Folks who work in human resources and recruitment see the labor market going from a rolling boil to more of a steady simmer.  

With more workers flowing back into the labor force, companies don’t have to poach from their competitors as much, according to Jim McCoy at the ManpowerGroup.

It eases the “pressure on employers to increase wages to attract employees from other employers,” he said.

There’s also less motivation on the employee side to demand higher wages, McCoy added. Gas prices are down and people aren’t commuting as much, “taking a little bit of the pressure off employees necessarily needing outsize pay raises to keep pace with overall inflation.”

But that overall inflation is still pretty high.

“Inflation was roughly 7.1% over the year,” said Sania Khan, chief economist at the recruitment technology firm Eightfold AI. “We saw wages grow roughly 4.6%. So although the dollar amounts have been increasing on their paychecks, we’re still seeing a decline in their real wages.”

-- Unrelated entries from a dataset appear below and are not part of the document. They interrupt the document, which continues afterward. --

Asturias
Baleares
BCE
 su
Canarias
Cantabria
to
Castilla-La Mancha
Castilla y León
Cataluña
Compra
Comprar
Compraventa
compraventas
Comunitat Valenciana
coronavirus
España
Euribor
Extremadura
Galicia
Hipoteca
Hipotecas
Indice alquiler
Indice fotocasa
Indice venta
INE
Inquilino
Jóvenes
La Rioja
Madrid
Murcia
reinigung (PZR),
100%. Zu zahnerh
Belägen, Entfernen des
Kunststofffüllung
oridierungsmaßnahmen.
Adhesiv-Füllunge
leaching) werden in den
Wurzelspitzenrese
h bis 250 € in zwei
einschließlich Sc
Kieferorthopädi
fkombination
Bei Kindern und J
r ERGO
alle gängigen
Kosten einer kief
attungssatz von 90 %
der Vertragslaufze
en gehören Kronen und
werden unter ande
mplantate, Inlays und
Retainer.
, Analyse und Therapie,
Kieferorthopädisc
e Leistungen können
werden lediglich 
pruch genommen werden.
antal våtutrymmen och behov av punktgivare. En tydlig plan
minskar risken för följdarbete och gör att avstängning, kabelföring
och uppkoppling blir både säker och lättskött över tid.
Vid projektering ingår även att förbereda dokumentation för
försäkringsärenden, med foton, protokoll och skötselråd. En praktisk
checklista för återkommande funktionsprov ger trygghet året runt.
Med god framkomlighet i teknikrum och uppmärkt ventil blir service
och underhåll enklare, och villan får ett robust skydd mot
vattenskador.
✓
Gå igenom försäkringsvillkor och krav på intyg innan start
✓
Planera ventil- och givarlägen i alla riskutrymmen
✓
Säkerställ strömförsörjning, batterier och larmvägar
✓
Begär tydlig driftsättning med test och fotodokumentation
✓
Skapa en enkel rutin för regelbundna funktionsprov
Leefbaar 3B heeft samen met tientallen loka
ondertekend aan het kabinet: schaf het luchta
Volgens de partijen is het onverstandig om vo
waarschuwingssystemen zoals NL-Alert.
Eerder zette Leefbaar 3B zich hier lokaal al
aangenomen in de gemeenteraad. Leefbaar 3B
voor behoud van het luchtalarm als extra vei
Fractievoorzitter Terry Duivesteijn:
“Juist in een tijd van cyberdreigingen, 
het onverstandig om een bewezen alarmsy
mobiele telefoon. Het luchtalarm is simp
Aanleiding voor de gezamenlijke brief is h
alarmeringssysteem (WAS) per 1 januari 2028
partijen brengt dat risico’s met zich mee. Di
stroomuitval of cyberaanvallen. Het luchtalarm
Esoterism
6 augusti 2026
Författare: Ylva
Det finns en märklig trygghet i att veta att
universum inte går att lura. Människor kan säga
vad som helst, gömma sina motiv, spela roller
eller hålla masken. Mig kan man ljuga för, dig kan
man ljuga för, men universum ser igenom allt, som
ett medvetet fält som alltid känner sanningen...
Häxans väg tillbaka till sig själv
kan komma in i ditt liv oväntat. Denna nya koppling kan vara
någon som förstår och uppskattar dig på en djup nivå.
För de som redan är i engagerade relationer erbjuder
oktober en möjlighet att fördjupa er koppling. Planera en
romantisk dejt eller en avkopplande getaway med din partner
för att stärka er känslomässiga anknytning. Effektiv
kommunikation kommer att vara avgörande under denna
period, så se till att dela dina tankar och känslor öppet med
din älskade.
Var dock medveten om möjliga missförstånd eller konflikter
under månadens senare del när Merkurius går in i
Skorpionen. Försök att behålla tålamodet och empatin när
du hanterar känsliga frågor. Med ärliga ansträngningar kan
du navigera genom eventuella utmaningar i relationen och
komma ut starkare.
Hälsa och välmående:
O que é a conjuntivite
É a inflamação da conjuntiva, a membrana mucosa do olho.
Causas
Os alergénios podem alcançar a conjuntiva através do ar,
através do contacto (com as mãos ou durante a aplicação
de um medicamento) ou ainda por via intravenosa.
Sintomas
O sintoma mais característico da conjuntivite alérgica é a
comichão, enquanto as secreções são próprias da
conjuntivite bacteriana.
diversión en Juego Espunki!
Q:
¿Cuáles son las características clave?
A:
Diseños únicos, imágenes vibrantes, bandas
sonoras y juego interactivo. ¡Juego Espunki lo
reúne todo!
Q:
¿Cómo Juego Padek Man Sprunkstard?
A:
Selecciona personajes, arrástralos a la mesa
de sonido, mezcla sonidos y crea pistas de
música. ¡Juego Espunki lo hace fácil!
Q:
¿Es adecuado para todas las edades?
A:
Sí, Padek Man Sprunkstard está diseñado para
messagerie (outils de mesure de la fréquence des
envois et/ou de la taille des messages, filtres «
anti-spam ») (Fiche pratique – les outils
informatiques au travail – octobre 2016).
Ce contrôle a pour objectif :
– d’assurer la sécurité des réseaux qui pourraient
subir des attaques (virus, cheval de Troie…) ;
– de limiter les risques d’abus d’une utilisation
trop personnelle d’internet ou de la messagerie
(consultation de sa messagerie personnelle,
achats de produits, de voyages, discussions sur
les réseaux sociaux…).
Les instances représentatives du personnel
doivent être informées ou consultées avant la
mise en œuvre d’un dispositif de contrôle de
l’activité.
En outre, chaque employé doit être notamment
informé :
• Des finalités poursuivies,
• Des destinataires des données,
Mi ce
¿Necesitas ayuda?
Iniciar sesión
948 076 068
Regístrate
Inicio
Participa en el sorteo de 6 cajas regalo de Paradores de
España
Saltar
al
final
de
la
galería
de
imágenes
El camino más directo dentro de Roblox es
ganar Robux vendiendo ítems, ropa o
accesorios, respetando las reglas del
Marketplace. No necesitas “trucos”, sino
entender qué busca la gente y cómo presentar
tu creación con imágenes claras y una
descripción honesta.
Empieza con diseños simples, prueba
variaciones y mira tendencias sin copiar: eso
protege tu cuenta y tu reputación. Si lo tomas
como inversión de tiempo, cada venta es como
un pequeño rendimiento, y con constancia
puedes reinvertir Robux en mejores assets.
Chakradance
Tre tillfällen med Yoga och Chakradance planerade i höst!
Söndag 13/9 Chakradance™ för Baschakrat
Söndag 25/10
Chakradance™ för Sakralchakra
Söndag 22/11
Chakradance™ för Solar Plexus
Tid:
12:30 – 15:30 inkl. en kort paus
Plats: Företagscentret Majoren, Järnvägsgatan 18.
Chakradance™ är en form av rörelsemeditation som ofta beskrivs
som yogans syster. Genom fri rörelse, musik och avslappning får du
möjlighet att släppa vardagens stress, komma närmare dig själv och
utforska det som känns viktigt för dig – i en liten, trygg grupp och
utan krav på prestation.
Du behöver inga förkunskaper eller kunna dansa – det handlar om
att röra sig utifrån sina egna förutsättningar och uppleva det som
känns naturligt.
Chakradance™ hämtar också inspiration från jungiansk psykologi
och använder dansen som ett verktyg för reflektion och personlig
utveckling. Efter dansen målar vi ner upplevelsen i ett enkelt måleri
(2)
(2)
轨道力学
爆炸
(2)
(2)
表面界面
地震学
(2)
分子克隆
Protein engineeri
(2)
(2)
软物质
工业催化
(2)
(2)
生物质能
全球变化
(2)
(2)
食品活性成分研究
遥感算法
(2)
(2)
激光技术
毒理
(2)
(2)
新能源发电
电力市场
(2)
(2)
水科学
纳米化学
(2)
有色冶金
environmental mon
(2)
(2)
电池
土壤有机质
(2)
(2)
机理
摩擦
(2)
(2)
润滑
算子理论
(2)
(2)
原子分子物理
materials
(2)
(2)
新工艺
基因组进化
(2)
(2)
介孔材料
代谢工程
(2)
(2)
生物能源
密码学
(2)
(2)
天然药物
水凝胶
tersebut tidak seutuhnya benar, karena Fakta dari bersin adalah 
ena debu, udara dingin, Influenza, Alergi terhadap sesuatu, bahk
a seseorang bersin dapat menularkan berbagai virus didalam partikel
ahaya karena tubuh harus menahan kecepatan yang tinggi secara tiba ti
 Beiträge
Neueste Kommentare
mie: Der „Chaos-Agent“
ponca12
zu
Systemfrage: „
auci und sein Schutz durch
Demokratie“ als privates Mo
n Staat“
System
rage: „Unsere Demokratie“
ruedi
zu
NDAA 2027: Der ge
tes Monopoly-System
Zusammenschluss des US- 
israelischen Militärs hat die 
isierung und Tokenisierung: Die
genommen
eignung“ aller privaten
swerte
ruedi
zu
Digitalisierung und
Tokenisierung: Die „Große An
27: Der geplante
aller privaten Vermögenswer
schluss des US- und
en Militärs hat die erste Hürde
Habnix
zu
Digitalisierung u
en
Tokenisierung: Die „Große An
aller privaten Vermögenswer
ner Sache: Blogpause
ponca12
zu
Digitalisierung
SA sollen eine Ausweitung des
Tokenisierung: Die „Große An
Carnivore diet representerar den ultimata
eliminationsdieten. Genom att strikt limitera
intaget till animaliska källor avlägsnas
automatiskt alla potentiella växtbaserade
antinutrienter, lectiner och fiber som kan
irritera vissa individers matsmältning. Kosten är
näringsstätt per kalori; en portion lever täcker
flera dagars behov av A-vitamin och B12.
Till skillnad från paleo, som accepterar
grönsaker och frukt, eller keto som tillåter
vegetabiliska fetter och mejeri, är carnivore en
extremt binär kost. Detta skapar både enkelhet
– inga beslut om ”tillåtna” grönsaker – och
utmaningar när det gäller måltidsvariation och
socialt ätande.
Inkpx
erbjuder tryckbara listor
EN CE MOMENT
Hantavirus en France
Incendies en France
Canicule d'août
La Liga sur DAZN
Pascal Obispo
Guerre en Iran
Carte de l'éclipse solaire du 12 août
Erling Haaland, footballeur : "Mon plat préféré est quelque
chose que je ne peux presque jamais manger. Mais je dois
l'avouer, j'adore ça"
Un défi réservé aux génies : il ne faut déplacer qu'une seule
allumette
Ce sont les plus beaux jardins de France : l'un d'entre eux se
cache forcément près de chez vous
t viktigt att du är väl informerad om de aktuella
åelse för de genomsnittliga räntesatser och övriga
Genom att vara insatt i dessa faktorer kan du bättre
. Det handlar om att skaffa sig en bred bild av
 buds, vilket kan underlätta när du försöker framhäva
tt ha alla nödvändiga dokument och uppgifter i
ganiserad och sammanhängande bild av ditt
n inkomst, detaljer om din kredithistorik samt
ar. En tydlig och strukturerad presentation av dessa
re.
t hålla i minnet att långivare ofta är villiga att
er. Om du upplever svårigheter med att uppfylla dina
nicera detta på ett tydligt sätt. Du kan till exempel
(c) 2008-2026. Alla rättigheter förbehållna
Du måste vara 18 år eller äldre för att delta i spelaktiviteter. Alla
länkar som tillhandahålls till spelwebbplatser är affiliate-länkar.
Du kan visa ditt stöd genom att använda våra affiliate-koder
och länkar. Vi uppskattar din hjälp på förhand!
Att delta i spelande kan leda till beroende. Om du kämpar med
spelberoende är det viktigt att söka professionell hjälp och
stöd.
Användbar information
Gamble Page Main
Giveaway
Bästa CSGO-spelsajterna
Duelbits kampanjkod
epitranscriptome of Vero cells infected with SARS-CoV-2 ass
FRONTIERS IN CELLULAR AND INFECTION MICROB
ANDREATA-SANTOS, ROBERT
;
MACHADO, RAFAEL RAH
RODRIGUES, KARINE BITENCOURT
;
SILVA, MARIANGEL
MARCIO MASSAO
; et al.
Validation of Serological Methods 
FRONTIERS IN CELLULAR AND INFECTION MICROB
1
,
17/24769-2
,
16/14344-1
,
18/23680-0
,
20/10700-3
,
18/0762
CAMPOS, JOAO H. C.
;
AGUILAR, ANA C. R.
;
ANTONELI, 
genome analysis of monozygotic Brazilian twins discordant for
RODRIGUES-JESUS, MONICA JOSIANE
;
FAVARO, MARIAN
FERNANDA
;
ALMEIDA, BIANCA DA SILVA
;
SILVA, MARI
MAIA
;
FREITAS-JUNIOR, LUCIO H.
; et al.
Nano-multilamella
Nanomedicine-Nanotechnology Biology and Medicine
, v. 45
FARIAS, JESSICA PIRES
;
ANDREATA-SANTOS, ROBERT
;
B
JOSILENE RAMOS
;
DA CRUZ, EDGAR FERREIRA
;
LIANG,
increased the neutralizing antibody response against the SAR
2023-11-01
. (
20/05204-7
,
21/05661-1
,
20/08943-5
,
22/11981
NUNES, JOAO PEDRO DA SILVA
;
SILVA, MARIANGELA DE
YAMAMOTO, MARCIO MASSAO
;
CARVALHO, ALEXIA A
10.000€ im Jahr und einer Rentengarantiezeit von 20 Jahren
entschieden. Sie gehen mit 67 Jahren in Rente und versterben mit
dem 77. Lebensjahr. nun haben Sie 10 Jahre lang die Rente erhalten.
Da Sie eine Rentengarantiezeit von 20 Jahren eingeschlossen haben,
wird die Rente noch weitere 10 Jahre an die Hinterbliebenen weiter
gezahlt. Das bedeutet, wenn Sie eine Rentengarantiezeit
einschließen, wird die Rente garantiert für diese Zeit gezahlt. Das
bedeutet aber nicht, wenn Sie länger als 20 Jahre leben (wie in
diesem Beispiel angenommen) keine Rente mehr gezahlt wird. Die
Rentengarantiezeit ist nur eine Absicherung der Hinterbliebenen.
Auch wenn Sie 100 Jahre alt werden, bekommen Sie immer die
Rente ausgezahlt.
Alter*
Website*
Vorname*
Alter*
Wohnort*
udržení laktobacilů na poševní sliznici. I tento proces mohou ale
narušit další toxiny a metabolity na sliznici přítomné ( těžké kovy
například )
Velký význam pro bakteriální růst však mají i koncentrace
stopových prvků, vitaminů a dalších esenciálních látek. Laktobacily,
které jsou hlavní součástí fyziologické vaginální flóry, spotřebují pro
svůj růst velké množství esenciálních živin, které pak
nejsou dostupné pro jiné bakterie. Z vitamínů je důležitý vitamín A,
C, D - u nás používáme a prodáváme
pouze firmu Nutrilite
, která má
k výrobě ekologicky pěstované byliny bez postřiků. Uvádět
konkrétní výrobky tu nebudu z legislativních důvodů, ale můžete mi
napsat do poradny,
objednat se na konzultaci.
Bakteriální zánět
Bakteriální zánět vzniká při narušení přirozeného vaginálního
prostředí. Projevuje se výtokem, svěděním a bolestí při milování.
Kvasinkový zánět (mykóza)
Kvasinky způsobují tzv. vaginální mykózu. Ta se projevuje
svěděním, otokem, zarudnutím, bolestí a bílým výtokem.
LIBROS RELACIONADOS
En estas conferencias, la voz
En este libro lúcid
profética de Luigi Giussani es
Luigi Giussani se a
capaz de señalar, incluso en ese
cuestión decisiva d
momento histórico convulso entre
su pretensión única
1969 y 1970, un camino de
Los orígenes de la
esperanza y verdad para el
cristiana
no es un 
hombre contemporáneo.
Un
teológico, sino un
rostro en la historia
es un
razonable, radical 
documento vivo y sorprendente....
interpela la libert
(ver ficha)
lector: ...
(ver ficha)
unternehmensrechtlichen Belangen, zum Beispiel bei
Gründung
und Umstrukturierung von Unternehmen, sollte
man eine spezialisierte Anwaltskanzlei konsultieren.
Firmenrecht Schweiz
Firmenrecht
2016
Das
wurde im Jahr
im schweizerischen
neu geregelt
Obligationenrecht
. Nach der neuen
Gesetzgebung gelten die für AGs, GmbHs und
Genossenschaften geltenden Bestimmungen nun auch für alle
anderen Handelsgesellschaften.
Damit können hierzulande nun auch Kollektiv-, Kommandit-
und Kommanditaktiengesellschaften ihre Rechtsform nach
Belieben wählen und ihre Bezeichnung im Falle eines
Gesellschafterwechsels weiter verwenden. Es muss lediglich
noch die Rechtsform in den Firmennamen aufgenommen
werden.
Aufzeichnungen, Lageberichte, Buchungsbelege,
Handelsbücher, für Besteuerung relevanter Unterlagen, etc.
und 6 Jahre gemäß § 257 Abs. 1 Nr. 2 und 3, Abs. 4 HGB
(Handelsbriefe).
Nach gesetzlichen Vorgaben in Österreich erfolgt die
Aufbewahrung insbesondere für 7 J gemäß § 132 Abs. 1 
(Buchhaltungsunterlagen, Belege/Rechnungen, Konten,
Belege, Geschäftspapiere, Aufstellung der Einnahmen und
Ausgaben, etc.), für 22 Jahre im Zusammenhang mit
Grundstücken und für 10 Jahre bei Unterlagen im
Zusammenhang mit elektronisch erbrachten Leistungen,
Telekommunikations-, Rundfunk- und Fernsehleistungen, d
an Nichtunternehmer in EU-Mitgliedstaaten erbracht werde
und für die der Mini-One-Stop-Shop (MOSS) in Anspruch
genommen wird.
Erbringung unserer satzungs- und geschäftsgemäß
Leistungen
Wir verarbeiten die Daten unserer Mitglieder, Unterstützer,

“It is not good for workers, and it is not good for the economy,” said Michael Mitchell with the advocacy group Groundwork Collaborative. 

The Fed’s efforts to cool the labor market will hit low-wage workers the hardest, as their pay has been going up the most. Mitchell argues that the central bank should pause its interest rate hikes — before they push unemployment higher and drag down workers’ purchasing power.